Coss says we have ‘moral obligation’ to leave healthier planet
Climate change got personal for some Santa Feans on Wednesday morning when the “I Will Act on Climate” bus rolled into town.
Santa Fe Mayor David Coss told a small crowd in front of City Hall that the issue can’t be ignored any longer.
“We have a moral obligation to the future to leave them a healthier planet, just like our parents and grandparents handed us a better planet. We need to be responsible stewards for where we live,” Coss said.
He and other speakers contended climate change and related natural disasters could have a devastating impact on Santa Fe’s largely tourism-based economy.
Mary Wolf, owner of Collected Works Bookstore, said some visitors who usually return to Santa Fe year after year have stopped coming.
Wolf said her store’s summer business dropped 13 percent after the Cerro Grande fire in 2000. Delayed openings at Ski Santa Fe because of lack of snow have the same deleterious effect during the holiday seasons.
Even bad weather and natural disasters in other parts of the country impact Santa Fe by delaying deliveries, she said.
“Persistent drought and record temperatures are a bigger threat now to my business than Amazon.com or e-readers,” Wolf said.
Dan McCarthy, owner of Santa Fe Mountain Sports, said when he was a child in the 1970s Ski Santa Fe opened regularly on Thanksgiving with a plethora of natural snow. Now, McCarthy said, the ski area usually opens three or four weeks later “with a thin strip of man-made snow on one run which we jokingly refer to as the white ribbon of death.”
“The negative economic impacts on Santa Fe and the state of New Mexico are huge. Even if your thermostats aren’t directly related to tourism, the health of our economy is and that hurts everyone,” McCarthy said.
This season’s fires haven’t come near city limits, but Coss said the Santa Fe Convention and Visitors Bureau and local hotel industry are getting calls from people wondering if it’s safe to visit.
Coss also noted that when the nearby Santa Fe National Forest and other wilderness areas close because of fire and drought it hurts hiking, biking and recreational tourism opportunities. “Those are things we know didn’t used to happen in our community,” Coss said.
The “I Will Act on Climate” bus stopped in Santa Fe and Albuquerque on Wednesday as part of a 27-state tour that will wind up in Washington, D.C., in August.
It’s a collaborative effort of groups including environmental and public health organizations, according to organizers. The goal is to raise awareness about climate change and talk to people about what they can do about it. Organizers are especially trying to rally support for a plan introduced by President Barack Obama that includes placing limits on carbon pollution from power plants.

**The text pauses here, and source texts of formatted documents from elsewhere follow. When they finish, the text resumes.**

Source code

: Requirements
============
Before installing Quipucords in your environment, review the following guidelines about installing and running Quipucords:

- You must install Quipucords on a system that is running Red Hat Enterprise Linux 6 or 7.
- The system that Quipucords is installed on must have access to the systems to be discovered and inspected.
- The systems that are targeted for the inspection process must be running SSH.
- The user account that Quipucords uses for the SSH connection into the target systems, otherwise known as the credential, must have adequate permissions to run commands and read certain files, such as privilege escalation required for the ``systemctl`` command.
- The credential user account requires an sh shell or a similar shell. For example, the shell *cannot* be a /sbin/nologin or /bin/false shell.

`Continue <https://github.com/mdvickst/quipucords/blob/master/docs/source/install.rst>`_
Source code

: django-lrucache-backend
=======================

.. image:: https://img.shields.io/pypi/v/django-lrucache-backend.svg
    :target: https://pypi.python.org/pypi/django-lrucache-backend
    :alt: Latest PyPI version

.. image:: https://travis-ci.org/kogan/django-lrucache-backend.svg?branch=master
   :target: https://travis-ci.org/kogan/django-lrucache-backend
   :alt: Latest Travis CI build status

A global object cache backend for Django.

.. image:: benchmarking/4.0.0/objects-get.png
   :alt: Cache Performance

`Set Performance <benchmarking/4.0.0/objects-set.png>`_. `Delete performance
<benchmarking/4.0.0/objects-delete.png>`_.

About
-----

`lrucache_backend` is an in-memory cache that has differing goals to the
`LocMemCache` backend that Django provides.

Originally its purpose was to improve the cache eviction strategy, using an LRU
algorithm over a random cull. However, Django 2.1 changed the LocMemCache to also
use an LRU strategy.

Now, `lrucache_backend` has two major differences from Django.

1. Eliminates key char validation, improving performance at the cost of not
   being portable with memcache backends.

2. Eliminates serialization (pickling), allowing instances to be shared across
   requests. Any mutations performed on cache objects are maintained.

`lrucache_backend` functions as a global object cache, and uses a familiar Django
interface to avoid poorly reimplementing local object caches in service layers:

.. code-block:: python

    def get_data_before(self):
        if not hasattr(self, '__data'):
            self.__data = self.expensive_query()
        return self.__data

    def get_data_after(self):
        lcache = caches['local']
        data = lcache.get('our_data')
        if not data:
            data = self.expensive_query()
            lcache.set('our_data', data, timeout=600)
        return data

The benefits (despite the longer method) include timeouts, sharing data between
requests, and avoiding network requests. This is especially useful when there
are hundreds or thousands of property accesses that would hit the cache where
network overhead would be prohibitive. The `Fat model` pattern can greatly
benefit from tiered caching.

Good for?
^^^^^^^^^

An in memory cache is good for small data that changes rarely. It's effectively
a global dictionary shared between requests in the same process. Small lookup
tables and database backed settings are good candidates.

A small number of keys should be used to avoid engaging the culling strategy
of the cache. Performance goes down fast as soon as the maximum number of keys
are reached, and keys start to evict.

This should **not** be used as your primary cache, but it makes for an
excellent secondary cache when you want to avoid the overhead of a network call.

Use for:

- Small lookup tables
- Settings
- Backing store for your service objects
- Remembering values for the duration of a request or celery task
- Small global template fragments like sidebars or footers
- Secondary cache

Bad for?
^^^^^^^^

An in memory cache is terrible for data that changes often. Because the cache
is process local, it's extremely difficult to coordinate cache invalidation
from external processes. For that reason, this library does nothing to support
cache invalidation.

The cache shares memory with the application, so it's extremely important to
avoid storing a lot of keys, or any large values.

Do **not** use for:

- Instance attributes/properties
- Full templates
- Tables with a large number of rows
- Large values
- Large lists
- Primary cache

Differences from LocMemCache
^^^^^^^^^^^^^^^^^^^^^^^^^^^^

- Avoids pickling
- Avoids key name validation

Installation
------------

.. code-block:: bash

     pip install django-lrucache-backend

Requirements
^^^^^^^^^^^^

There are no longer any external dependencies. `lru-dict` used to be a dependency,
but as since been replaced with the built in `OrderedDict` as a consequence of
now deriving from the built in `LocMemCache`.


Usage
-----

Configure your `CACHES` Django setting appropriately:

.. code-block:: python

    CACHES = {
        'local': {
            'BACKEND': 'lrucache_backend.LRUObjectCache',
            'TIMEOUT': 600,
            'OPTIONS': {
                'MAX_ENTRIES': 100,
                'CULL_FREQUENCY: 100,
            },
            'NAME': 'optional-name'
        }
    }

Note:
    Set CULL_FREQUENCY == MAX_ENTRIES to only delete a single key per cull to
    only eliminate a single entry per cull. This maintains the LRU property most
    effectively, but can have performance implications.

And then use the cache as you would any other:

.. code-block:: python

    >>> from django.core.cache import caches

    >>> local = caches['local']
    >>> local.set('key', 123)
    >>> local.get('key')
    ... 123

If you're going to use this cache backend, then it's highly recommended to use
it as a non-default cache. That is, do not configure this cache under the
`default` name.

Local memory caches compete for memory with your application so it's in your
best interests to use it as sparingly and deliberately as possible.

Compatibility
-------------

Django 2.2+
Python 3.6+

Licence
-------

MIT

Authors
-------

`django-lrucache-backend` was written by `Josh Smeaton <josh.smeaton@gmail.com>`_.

Those who gathered at Santa Fe City Hall said they hope the effort will help educate people.
“We need to get the message across that climate change is real and you can do something about it,” McCarthy said.”The repercussions of our inaction will cost us more in the long run and the legacy we leave our children will be irreversible. We must act now.”
Ron Curry, the federal Environmental Protection Agency’s Region 6 administrator and past head of New Mexico’s Environment Department, said the agency believes the way forward in strengthening environmental protections is for the federal government to work with local governments, non-profits and private entities.
“The EPA is here to collaborate but you folks are the ones that are really going to change things when you act on (the) climate,” he told the crowd.
Coss said Santa Fe has made progress in using cleaner and renewable energies, pointing to the fact that 20 percent of municipal government’s power supply now comes from solar energy.
“But we can move faster and we need to move faster and whatever regulatory or other types of obstacles are in our way, we need to get them out of our way and we need to move faster, for the sake of our grandchildren,” he said.